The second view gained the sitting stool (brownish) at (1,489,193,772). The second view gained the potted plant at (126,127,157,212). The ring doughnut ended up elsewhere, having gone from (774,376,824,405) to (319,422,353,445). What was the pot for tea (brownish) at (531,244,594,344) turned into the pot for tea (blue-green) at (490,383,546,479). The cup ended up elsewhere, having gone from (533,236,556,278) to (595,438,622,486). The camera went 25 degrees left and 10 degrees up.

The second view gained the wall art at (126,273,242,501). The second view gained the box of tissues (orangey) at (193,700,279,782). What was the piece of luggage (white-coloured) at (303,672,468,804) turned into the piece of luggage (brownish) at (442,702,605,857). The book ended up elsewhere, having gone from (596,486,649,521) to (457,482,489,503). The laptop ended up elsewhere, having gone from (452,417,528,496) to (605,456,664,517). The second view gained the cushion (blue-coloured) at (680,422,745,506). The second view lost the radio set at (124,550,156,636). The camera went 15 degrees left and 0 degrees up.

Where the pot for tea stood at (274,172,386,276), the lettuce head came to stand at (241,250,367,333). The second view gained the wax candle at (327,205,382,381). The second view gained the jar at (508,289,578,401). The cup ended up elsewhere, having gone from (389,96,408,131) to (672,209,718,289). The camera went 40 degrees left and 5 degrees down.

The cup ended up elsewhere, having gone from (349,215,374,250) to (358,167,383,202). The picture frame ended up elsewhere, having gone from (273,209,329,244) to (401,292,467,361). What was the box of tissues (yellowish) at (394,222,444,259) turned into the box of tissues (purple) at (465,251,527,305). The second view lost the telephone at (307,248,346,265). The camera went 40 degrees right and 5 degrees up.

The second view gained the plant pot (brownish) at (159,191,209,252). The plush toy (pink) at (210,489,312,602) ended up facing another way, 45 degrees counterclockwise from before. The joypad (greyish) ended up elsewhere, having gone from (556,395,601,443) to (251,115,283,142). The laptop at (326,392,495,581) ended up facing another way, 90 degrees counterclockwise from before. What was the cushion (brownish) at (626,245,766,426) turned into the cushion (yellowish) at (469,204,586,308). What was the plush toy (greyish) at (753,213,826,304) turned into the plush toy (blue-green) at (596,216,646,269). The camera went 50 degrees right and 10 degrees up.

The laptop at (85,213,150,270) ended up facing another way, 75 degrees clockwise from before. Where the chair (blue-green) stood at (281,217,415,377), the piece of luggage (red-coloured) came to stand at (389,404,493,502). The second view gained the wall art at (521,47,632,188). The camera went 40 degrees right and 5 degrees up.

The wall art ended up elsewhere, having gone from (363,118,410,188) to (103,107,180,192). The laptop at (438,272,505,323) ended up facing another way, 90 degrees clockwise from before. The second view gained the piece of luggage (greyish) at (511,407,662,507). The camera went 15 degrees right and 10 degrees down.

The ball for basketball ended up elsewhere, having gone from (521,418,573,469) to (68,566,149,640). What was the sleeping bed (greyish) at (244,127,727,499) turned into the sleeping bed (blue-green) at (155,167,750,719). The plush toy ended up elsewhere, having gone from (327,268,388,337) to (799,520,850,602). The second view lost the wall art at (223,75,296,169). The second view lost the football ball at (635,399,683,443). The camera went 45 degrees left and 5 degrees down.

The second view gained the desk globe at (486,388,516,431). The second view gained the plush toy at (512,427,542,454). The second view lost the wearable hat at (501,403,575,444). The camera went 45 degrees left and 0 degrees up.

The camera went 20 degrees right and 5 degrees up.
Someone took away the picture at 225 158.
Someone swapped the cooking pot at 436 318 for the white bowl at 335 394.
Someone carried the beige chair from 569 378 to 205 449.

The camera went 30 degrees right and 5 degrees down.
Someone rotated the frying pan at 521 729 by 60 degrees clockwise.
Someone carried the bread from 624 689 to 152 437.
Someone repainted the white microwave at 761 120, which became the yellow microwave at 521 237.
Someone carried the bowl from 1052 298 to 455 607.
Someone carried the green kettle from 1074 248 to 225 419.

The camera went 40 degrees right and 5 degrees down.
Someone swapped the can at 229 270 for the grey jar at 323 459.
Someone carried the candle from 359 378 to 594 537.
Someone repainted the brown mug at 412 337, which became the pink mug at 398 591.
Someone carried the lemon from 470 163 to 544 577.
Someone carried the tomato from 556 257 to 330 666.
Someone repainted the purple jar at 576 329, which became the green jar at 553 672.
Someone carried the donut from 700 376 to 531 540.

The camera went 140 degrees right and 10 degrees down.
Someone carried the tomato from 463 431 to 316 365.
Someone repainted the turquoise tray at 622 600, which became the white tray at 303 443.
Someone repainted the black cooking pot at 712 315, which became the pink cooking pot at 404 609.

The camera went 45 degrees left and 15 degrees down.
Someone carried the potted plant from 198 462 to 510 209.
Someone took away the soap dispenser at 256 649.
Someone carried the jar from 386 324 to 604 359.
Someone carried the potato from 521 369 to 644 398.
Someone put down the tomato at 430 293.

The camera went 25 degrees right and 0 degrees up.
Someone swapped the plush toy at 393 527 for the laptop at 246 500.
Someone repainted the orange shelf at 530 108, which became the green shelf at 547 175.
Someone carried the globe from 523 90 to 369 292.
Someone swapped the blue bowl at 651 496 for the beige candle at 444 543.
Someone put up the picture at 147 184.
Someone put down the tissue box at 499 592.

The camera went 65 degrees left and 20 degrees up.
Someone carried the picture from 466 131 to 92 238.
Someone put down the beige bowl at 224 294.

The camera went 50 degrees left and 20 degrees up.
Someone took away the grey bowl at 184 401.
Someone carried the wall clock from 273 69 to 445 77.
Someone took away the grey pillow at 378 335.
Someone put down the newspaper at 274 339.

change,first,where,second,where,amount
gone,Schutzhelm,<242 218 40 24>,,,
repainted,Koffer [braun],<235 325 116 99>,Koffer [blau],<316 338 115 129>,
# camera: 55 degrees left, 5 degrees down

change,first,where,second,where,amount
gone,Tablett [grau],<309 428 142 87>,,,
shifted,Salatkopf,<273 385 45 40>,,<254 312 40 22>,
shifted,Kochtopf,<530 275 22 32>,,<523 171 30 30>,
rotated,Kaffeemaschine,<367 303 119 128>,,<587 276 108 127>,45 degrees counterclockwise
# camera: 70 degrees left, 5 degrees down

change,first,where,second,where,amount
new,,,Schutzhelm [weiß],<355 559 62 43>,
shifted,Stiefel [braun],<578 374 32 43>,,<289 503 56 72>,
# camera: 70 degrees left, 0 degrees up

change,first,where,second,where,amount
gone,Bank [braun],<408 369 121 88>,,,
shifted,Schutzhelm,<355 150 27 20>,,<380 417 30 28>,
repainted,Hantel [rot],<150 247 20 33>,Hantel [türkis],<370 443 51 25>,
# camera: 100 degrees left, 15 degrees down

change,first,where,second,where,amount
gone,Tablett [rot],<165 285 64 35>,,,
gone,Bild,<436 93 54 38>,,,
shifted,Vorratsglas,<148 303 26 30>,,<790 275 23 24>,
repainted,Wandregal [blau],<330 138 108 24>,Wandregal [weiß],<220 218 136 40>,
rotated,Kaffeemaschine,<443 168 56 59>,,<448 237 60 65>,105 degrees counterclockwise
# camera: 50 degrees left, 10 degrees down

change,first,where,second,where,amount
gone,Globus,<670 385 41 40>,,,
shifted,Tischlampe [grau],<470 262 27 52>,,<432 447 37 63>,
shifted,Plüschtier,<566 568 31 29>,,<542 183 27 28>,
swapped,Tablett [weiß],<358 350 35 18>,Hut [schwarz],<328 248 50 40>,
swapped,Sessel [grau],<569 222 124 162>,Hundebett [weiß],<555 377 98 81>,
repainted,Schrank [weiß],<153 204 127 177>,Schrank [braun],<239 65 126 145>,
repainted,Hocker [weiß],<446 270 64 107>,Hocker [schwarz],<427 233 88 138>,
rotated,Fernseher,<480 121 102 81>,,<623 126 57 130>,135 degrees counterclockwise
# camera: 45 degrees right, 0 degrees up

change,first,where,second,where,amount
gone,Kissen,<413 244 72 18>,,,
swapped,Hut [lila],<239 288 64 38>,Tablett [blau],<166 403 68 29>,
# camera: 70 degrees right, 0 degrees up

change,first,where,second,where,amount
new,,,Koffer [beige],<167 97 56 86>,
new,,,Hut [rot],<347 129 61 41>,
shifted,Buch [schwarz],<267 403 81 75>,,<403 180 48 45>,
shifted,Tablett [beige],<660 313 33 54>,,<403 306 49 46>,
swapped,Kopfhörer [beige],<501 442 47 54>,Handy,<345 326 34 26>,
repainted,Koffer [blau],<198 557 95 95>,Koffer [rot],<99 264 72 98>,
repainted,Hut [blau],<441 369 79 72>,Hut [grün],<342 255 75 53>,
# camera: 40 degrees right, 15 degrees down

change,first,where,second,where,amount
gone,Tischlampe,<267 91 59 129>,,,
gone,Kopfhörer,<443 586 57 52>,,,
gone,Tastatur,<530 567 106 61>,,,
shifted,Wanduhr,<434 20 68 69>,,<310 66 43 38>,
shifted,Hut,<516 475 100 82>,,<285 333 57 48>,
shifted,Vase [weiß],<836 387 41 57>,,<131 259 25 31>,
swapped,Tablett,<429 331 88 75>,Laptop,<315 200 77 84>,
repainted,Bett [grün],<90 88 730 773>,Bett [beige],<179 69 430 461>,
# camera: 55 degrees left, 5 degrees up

**Work item**
Print, without alteration, only the lines above between the one holding "Someone put down the beige bowl at 224 294." and the one holding "gone,Bank [braun],<408 369", inclusive.

**Output below**
Someone put down the beige bowl at 224 294.

The camera went 50 degrees left and 20 degrees up.
Someone took away the grey bowl at 184 401.
Someone carried the wall clock from 273 69 to 445 77.
Someone took away the grey pillow at 378 335.
Someone put down the newspaper at 274 339.

change,first,where,second,where,amount
gone,Schutzhelm,<242 218 40 24>,,,
repainted,Koffer [braun],<235 325 116 99>,Koffer [blau],<316 338 115 129>,
# camera: 55 degrees left, 5 degrees down

change,first,where,second,where,amount
gone,Tablett [grau],<309 428 142 87>,,,
shifted,Salatkopf,<273 385 45 40>,,<254 312 40 22>,
shifted,Kochtopf,<530 275 22 32>,,<523 171 30 30>,
rotated,Kaffeemaschine,<367 303 119 128>,,<587 276 108 127>,45 degrees counterclockwise
# camera: 70 degrees left, 5 degrees down

change,first,where,second,where,amount
new,,,Schutzhelm [weiß],<355 559 62 43>,
shifted,Stiefel [braun],<578 374 32 43>,,<289 503 56 72>,
# camera: 70 degrees left, 0 degrees up

change,first,where,second,where,amount
gone,Bank [braun],<408 369 121 88>,,,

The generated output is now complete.